Asked if he thinks the players know he has the clout to wield discipline, Lewis said, "There's no doubt about that."
And there's no doubt that they are still listening to him. The big fear about a coach staying on so long is the players start to tune him out. But Lewis' reputation as a motivator grew during the 4-12 season as the Bengals' effort belied a team on a 10-game losing streak.
The numbers in the weight room went up instead of down. Veterans like Cedric Benson and Bobbie Williams had their best lifting days of the seasons the last week of the season. Even though the unseasonably cold weather made it miserable to practice and play, and the defensive injuries piled up, most observers raved about hard the players went during the week and how they never checked out of any games when it was clear they were out of the playoffs.

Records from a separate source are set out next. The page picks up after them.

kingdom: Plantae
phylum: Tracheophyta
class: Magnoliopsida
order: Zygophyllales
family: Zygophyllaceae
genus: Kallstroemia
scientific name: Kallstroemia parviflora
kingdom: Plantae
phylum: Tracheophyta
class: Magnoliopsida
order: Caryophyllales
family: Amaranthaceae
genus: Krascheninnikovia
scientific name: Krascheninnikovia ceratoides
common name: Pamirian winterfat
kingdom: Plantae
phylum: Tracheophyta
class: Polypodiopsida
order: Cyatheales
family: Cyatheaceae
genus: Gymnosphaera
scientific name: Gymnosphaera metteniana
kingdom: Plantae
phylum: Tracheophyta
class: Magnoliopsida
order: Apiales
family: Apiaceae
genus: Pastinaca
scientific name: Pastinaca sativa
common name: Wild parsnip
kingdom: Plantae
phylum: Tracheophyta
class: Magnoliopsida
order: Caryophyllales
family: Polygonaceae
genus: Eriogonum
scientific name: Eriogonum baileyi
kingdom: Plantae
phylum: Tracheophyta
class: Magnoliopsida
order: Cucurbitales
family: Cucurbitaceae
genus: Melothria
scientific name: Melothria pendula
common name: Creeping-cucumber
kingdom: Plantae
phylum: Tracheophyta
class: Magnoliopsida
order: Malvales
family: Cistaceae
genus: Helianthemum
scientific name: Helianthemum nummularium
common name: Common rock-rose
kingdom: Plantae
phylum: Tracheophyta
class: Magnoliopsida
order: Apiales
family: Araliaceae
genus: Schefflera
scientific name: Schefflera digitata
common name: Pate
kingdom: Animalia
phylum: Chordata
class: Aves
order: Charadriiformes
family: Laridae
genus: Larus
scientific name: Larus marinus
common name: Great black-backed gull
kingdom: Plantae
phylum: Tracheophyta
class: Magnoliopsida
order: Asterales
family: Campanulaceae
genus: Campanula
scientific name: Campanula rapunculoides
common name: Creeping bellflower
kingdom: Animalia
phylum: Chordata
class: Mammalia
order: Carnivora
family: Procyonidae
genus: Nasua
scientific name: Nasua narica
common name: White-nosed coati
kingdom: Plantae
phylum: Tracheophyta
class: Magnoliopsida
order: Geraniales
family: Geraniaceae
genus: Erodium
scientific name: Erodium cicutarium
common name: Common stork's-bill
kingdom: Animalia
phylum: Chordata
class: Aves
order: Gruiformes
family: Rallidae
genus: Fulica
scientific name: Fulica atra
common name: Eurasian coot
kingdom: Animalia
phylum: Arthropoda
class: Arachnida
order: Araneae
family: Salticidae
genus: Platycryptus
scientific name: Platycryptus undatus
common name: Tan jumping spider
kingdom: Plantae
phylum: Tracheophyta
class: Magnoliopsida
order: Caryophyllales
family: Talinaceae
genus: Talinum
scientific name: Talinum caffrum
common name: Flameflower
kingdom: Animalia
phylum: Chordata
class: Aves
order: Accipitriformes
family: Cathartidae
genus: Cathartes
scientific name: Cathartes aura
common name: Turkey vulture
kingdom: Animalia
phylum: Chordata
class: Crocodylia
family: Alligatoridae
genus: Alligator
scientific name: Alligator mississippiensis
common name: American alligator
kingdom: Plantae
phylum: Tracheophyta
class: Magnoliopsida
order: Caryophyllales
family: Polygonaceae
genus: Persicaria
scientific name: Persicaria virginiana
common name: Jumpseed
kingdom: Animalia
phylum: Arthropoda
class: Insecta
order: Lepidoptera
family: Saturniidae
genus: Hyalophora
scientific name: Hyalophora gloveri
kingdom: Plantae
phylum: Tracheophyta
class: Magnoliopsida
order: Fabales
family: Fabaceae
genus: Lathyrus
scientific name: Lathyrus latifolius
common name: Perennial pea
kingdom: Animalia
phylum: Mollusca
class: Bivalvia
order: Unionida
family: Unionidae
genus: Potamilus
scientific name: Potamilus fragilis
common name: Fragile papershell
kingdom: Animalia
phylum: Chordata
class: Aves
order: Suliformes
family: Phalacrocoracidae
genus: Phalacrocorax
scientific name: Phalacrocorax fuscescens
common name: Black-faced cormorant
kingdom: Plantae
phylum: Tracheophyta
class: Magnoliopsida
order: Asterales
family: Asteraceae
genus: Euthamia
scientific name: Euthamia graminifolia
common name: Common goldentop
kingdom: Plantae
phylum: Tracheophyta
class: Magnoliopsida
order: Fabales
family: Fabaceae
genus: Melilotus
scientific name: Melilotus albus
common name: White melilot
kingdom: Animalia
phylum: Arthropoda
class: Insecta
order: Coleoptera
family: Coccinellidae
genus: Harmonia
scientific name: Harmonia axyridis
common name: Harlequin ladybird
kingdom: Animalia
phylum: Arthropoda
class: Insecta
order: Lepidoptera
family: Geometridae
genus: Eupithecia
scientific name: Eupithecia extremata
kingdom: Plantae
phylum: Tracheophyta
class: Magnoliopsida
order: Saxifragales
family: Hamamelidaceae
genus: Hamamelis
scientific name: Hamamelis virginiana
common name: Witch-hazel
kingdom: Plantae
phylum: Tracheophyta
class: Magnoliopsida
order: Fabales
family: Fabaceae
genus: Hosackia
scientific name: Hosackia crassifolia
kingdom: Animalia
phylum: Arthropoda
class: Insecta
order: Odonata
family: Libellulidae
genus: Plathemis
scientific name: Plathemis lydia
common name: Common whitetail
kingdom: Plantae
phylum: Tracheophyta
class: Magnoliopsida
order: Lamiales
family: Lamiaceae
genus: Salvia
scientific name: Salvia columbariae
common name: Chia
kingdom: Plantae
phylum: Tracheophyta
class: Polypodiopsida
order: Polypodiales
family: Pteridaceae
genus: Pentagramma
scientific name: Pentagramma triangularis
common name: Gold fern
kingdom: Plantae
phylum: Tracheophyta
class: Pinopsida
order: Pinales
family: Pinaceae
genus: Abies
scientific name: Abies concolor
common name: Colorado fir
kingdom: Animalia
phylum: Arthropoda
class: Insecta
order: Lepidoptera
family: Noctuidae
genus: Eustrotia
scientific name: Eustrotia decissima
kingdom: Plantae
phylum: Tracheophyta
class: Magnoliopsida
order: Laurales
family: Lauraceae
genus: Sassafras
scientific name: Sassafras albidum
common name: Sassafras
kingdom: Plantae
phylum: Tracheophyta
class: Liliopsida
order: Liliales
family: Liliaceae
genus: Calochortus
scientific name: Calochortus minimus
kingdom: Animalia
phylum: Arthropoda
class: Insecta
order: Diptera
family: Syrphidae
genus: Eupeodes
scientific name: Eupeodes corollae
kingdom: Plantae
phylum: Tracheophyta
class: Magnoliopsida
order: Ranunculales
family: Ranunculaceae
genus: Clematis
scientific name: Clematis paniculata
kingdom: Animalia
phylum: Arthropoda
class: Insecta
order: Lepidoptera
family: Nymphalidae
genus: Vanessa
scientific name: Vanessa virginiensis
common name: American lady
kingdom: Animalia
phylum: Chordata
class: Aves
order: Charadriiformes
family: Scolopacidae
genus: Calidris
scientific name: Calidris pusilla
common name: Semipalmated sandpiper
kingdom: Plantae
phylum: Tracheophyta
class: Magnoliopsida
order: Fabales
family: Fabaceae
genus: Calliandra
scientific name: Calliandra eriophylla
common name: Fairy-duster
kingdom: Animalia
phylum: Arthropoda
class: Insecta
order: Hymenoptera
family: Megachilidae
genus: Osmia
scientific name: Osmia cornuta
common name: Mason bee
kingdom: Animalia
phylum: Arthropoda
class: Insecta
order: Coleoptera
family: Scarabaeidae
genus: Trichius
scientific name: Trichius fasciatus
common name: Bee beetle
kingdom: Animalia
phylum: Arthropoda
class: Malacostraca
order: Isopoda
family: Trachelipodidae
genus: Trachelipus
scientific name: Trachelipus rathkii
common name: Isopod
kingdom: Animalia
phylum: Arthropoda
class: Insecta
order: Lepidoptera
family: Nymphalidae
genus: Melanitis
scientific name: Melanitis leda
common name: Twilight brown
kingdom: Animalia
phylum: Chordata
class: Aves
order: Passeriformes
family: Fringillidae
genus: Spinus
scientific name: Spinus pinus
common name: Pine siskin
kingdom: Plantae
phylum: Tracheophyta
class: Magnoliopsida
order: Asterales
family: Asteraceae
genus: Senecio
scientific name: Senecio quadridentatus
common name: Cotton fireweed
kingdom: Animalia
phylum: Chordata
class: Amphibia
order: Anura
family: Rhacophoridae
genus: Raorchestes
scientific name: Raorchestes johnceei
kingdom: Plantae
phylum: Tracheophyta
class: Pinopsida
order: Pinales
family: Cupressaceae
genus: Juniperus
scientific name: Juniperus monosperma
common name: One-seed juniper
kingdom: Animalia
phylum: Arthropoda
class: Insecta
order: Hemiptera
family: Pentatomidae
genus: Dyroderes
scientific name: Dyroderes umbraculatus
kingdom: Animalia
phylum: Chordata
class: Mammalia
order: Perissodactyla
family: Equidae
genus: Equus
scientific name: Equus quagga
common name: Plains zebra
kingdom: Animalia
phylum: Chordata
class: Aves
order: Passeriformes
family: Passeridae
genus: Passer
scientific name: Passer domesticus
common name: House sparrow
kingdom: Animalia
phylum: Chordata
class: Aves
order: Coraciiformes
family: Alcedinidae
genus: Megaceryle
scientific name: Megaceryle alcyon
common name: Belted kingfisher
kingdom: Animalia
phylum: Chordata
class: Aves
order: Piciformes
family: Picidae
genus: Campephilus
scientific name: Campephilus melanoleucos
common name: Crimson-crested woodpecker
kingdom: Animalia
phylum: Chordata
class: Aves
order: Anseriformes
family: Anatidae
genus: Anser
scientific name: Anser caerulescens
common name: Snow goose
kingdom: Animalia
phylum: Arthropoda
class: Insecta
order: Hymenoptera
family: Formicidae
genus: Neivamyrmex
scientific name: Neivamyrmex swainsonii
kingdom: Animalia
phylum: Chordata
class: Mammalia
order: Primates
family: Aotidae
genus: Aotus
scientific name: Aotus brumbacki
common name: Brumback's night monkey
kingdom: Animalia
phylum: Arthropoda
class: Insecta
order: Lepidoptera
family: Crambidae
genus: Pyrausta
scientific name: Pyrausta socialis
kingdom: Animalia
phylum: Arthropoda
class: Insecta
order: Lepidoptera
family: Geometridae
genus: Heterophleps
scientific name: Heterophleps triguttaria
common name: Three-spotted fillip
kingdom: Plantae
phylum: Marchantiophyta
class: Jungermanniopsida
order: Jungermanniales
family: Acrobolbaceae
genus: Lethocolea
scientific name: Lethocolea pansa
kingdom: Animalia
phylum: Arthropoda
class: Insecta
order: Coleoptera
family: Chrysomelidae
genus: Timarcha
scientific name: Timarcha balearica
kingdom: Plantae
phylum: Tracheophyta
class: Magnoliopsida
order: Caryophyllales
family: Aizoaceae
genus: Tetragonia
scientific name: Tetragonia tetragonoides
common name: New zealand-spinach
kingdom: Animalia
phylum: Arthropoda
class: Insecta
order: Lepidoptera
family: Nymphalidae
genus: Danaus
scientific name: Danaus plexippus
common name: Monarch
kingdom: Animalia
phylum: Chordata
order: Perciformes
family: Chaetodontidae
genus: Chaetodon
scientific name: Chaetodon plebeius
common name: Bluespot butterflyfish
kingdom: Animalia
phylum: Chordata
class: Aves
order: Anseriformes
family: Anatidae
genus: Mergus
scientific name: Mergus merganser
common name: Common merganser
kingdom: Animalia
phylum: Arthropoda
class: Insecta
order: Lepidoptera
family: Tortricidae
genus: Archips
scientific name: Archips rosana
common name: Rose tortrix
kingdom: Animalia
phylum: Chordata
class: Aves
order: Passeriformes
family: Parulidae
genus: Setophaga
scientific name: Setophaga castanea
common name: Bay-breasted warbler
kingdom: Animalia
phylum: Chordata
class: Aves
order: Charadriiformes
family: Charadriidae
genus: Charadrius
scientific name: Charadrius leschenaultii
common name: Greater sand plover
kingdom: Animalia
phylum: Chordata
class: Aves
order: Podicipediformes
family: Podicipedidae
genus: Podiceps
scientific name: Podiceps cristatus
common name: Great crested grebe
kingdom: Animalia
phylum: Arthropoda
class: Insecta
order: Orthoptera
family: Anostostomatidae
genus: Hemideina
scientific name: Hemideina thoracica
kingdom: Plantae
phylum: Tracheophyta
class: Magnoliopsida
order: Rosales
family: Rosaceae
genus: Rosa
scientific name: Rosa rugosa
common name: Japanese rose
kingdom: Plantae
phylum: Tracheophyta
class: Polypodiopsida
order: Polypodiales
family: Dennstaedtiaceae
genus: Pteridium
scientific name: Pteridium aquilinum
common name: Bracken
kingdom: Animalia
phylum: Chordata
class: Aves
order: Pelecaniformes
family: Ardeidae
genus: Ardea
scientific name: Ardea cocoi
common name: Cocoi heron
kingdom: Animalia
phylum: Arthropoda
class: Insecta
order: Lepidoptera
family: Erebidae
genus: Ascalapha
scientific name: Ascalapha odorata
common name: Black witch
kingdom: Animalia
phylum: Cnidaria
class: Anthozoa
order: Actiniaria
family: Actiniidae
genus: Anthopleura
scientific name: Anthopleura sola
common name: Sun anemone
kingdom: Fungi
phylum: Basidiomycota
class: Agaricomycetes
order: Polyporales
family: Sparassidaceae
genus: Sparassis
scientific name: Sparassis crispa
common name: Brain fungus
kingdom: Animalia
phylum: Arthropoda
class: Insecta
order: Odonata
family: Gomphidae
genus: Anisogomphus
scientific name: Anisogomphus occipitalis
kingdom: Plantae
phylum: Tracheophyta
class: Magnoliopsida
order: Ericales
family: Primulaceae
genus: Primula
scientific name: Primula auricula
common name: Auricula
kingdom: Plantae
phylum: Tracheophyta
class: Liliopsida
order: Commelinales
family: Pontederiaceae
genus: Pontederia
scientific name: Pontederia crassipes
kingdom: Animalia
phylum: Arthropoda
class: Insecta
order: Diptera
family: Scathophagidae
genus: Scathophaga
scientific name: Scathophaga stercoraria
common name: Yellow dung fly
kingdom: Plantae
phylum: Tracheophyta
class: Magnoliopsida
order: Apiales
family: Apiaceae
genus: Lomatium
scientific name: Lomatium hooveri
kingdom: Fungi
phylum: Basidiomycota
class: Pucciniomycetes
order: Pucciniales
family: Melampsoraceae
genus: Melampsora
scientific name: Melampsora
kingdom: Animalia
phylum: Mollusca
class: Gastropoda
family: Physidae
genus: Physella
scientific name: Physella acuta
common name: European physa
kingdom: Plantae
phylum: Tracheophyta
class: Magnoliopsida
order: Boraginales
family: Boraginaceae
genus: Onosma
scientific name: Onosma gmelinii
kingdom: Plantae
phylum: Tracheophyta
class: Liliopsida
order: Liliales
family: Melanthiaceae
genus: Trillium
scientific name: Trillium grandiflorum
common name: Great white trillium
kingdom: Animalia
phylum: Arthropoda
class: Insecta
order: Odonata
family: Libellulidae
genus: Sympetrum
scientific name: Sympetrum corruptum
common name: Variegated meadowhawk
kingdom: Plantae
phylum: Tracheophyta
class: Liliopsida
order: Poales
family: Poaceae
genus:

Informed of the move Tuesday night, cornerback Johnathan Joseph said it was the best news he's had all day.
"I know players will say that we already got our No. 1 acquisition this offseason," Joseph said. "Going forward, that's great news. If you look at how hard we played down the stretch, it obviously showed that guys still want to play for him. He's got a good way about him. He coaches you, but he'll also joke around with you a little bit in the locker room."
Whitworth, the Bengals rep to the NFL Players Association, applauded the stability of the move in the maw of the uncertainty of the labor situation with a collective bargaining agreement that expires March 4.
"Marvin brings a lot to the table," Whitworth said. "He knows a lot about the game. He loves to coach. He loves to be around it and the players. He's good at what he does. Obviously, the guy knows so much about defense, it's great to listen to him talk about it. He works us and I think it shows we want to play for him."
Quarterback Carson Palmer sent word through the Bengals public relations department that he would decline to talk to the media Tuesday.